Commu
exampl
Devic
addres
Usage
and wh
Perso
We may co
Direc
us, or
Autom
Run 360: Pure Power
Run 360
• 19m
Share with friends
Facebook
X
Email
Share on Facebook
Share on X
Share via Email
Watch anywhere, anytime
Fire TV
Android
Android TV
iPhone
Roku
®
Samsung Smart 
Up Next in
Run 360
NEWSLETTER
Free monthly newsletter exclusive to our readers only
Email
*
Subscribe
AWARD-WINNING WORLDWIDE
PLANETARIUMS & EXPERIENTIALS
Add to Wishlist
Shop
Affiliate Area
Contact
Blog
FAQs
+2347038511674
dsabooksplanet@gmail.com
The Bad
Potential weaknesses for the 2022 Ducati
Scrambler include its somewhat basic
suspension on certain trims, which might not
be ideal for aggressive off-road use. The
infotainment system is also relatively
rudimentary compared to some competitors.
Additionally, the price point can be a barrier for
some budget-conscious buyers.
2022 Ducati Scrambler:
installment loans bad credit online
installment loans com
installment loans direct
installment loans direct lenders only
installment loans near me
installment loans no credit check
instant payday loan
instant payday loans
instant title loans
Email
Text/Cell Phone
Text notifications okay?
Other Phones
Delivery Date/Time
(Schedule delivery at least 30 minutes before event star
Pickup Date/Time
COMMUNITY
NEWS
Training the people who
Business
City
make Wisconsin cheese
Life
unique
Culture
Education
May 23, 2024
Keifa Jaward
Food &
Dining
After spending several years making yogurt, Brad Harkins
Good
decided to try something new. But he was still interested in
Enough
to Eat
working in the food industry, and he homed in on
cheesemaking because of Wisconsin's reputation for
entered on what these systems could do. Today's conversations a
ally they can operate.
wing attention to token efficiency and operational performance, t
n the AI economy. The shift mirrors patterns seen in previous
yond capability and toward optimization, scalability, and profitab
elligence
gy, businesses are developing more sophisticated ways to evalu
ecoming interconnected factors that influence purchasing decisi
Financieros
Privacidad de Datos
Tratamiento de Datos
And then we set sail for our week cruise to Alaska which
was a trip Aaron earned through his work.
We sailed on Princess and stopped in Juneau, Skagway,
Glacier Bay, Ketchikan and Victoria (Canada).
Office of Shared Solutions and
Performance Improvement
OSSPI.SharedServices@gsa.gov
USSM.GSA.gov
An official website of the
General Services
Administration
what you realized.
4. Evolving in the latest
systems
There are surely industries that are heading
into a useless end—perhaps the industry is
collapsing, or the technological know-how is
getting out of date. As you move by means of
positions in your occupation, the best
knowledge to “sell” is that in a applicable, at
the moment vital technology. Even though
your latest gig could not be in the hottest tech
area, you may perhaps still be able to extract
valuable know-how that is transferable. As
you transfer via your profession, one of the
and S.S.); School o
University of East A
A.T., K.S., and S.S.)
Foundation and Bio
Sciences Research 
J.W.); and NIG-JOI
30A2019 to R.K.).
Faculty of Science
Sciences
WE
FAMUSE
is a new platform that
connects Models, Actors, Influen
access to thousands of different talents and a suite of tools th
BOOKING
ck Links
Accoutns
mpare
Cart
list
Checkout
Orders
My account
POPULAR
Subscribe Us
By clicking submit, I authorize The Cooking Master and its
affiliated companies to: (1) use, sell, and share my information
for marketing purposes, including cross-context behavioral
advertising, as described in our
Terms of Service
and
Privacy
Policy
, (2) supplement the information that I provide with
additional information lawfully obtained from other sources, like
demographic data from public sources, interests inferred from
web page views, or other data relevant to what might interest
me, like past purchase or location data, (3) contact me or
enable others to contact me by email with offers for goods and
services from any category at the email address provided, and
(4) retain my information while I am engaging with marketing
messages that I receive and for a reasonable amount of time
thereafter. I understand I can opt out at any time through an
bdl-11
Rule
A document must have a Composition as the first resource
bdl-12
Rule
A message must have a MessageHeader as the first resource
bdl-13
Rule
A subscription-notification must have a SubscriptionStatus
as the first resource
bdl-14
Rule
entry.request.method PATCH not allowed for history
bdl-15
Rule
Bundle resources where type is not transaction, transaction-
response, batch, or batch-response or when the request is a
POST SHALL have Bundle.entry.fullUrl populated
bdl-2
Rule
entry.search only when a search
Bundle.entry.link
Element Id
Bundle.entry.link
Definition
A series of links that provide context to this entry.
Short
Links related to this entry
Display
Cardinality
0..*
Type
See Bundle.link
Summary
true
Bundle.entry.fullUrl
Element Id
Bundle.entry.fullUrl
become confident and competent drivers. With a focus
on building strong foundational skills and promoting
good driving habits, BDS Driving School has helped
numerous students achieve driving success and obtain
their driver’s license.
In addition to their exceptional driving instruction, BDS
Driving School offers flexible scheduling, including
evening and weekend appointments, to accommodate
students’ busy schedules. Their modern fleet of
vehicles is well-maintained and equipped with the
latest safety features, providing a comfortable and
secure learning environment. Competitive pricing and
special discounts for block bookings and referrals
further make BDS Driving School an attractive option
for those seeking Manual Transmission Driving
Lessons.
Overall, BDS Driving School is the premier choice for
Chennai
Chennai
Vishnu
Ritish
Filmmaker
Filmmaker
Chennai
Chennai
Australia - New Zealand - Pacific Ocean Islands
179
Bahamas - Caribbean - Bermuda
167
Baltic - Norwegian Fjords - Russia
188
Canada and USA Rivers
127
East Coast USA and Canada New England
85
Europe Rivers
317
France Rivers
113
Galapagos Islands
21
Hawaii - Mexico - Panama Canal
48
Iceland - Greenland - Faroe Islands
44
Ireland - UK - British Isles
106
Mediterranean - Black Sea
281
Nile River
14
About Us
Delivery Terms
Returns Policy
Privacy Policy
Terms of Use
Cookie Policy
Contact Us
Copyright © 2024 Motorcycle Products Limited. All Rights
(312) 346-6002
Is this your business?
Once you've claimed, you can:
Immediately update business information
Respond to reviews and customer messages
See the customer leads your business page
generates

# # #

> _WHAT THE TASK ASKS_
Quote the data above from the line containing "Tratamiento de Datos" to the line containing "demographic data from", inclusive, and stop.

> _REPLY TO THE EXERCISE_
Tratamiento de Datos
And then we set sail for our week cruise to Alaska which
was a trip Aaron earned through his work.
We sailed on Princess and stopped in Juneau, Skagway,
Glacier Bay, Ketchikan and Victoria (Canada).
Office of Shared Solutions and
Performance Improvement
OSSPI.SharedServices@gsa.gov
USSM.GSA.gov
An official website of the
General Services
Administration
what you realized.
4. Evolving in the latest
systems
There are surely industries that are heading
into a useless end—perhaps the industry is
collapsing, or the technological know-how is
getting out of date. As you move by means of
positions in your occupation, the best
knowledge to “sell” is that in a applicable, at
the moment vital technology. Even though
your latest gig could not be in the hottest tech
area, you may perhaps still be able to extract
valuable know-how that is transferable. As
you transfer via your profession, one of the
and S.S.); School o
University of East A
A.T., K.S., and S.S.)
Foundation and Bio
Sciences Research 
J.W.); and NIG-JOI
30A2019 to R.K.).
Faculty of Science
Sciences
WE
FAMUSE
is a new platform that
connects Models, Actors, Influen
access to thousands of different talents and a suite of tools th
BOOKING
ck Links
Accoutns
mpare
Cart
list
Checkout
Orders
My account
POPULAR
Subscribe Us
By clicking submit, I authorize The Cooking Master and its
affiliated companies to: (1) use, sell, and share my information
for marketing purposes, including cross-context behavioral
advertising, as described in our
Terms of Service
and
Privacy
Policy
, (2) supplement the information that I provide with
additional information lawfully obtained from other sources, like
demographic data from public sources, interests inferred from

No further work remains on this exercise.